We found a little routine in dealing with George and his wacky ways. He enjoyed being outside in the sunshine on his doggie-run, and we took him for long walk after long walk, exploring new places along the way. There were nights when George would jump into my bed and cuddle me so tightly, sharing the pillow with my head and snoring so loudly. It made me so proud to have earned his trust and to be his dog mommy. Days would pass where he would be a loving, sweet boy and give kisses and want to play.
I spent a lot of alone time with George, always talking to him, always trying to earn his trust. I told him over and over again how much I loved him and that I only wanted to keep him safe and how sorry I was for his past and for the rotten human that treated him so poorly. I would scratch his belly and give him kisses, while his tail wagged and his big eyes looked at me like he understood every word. With medication, time, and training, George was trying to be a good boy. He wanted to make us happy, he wanted treats, he wanted love, and he wanted safety.

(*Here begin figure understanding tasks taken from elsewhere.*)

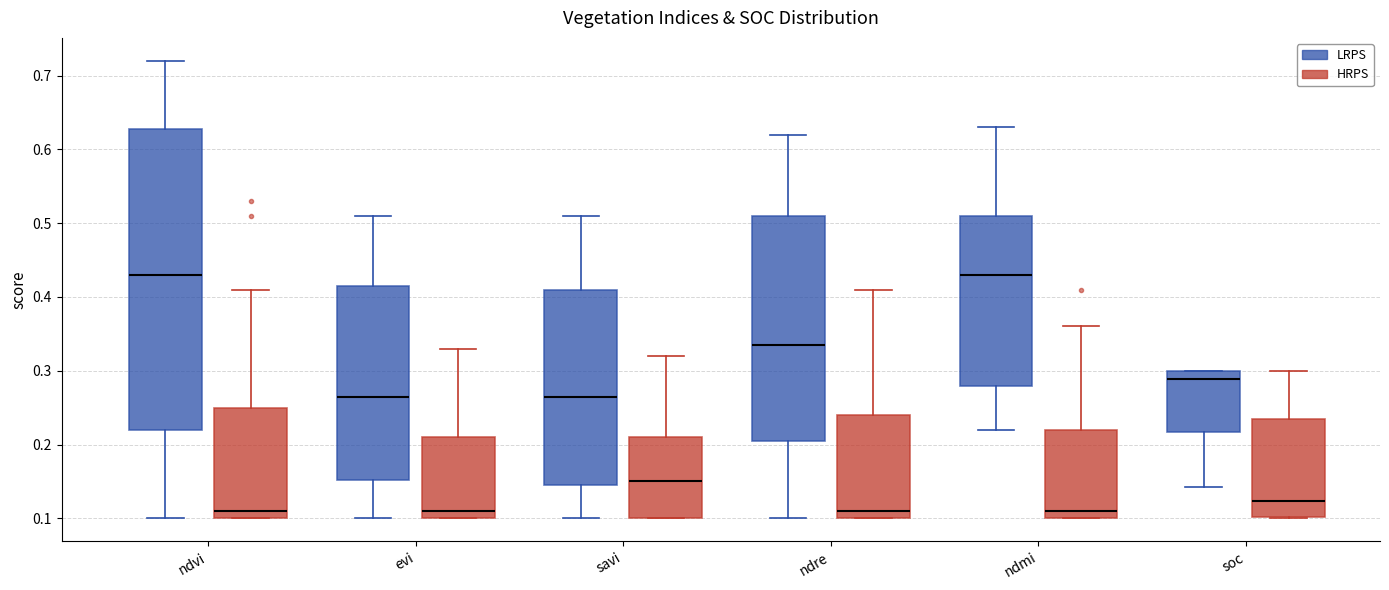

Reading left to right, transcribe this box plot: for each box, give where its median line is, the range the box spans, and where its two whiskers end, as read against the y-axis. The values are not printed on the chart, so give them approximately, as read against the axis.

ndvi (LRPS): median 0.43, box 0.22 to 0.63, whiskers 0.10 to 0.72
ndvi (HRPS): median 0.11, box 0.10 to 0.25, whiskers 0.10 to 0.41
evi (LRPS): median 0.27, box 0.15 to 0.42, whiskers 0.10 to 0.51
evi (HRPS): median 0.11, box 0.10 to 0.21, whiskers 0.10 to 0.33
savi (LRPS): median 0.27, box 0.15 to 0.41, whiskers 0.10 to 0.51
savi (HRPS): median 0.15, box 0.10 to 0.21, whiskers 0.10 to 0.32
ndre (LRPS): median 0.34, box 0.21 to 0.51, whiskers 0.10 to 0.62
ndre (HRPS): median 0.11, box 0.10 to 0.24, whiskers 0.10 to 0.41
ndmi (LRPS): median 0.43, box 0.28 to 0.51, whiskers 0.22 to 0.63
ndmi (HRPS): median 0.11, box 0.10 to 0.22, whiskers 0.10 to 0.36
soc (LRPS): median 0.29, box 0.22 to 0.30, whiskers 0.14 to 0.30
soc (HRPS): median 0.12, box 0.10 to 0.23, whiskers 0.10 to 0.30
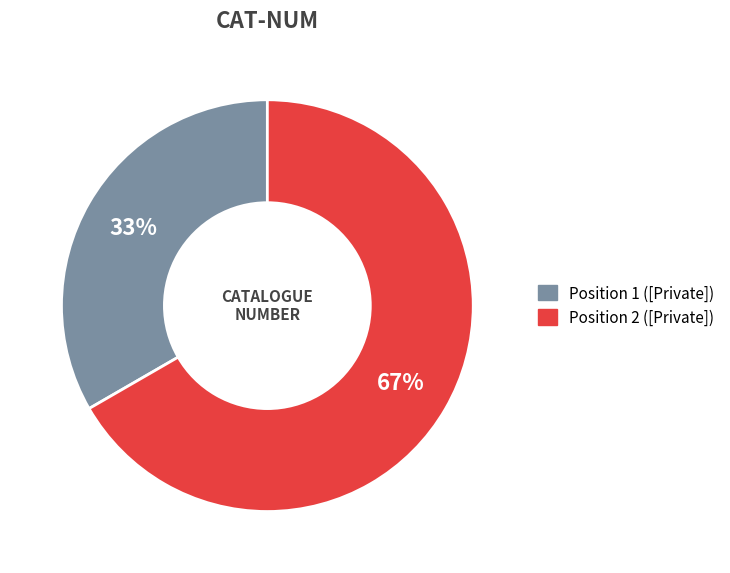

To the nearest percent, what is the average slice percentage?

50%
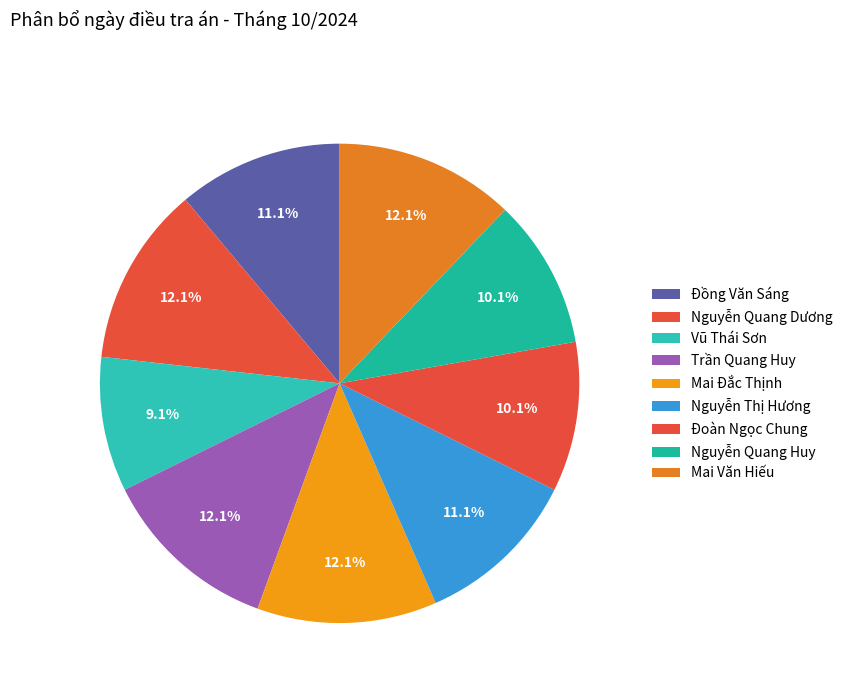

Is Nguyễn Thị Hương the majority of the pie?

No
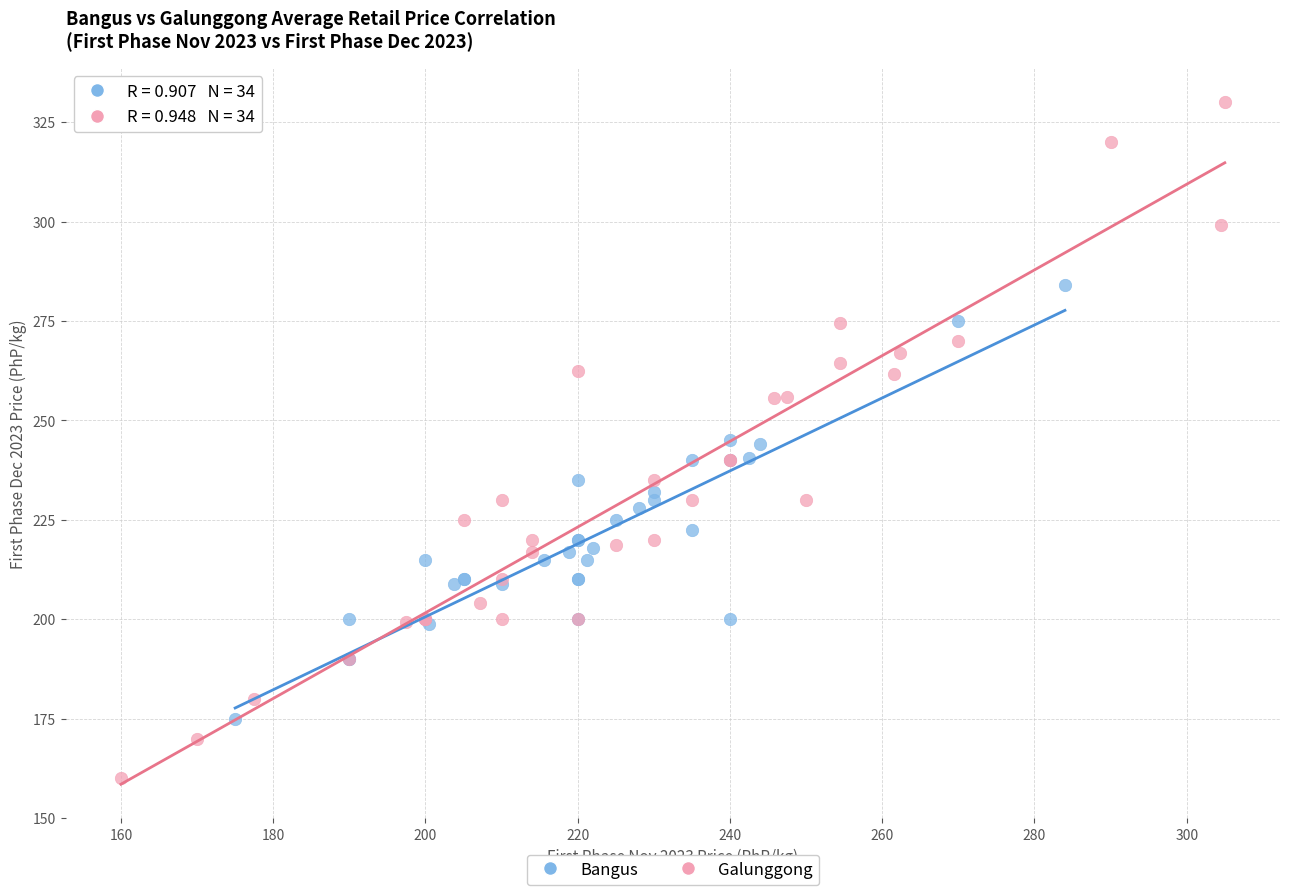

Which series reaches the minimum Y coordinate?

Galunggong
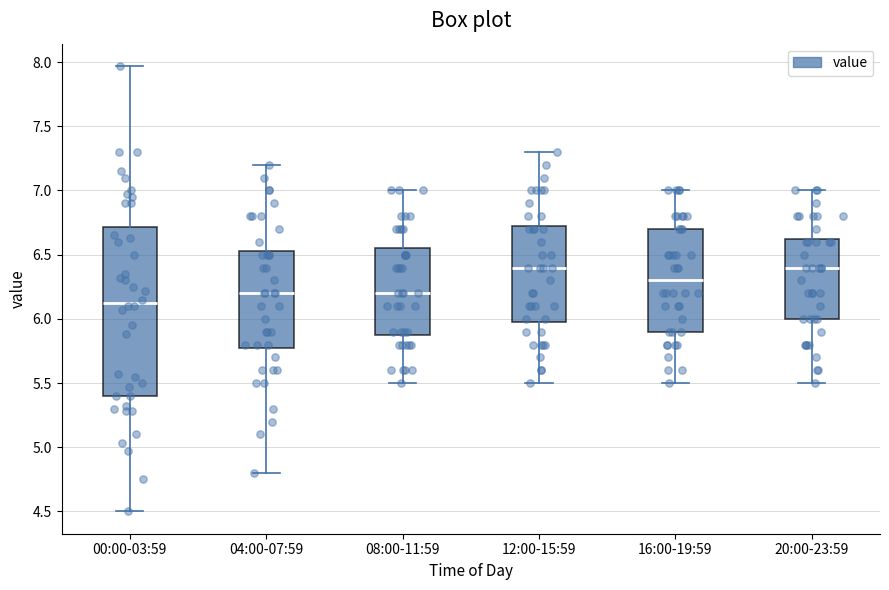

Comparing the boxes themselves (not the whiskers), which one is the tallest?

00:00-03:59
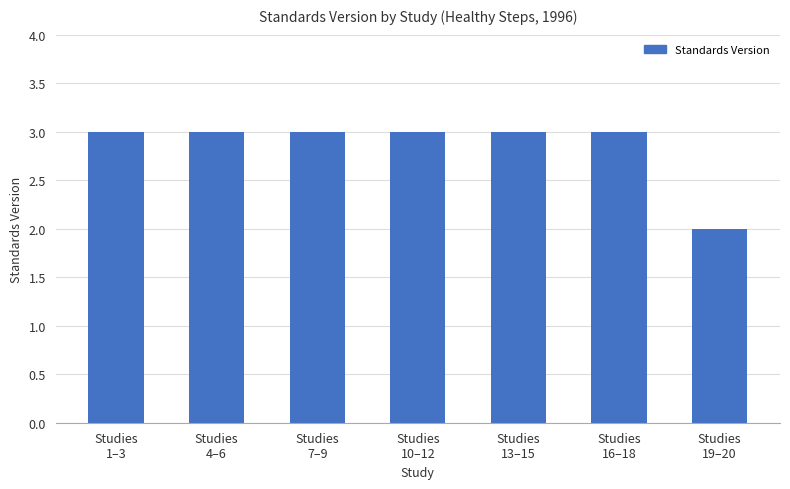

What is the greatest value displayed?

3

Despite every positive step forward, every vet visit, every medication, and every day that passed, George's aggression was still a factor. There were nights when George would lay on the floor and growl and shake. Days would come where I would be doing a simple task, like washing dishes, and he would unexpectedly grab my shirt, corner me, and growl. We felt exhausted when these moments happened, like all of our hard work and patience were wasted. Sometimes we even felt scared in our own home.
George died unexpectedly on a very rainy Tuesday afternoon. My heart aches when I think about the great and unexpected loss of my sweet boy. He was taken from us too soon, in a completely unexpected way, and saying goodbye to him was one of the worst moments of my life. I wanted so badly to save his life, make him feel safe and whole, and give him the relaxed and spoiled doggie life he deserved. I still feel so much sadness and so much loss from losing my rotten George, whom I only got to love for a few short months.
I can't find the courage to head to the shelter and find another dog in need of a loving, patient and safe home. George would want me to give his doggie bed and toys to another deserving dog, He had a big heart and loved his brother Oakie as well as all of the dogs he met at the dog park each Saturday. I know the day will come when I am ready to adopt a new dog, but the loss of George has truly left a hole in my heart.
I learned so much from George. Patience. Kindness. Unconditional love. A big smile comes to my face when I think about how he would chew on my couch but then come give me big wet kisses to say sorry, and of course all was forgiven. Rubbing his belly and telling him how safe and loved he was were moments I'll never forget.
I beg you to take a chance and adopt a shelter dog. They will change your life. George certainly changed mine.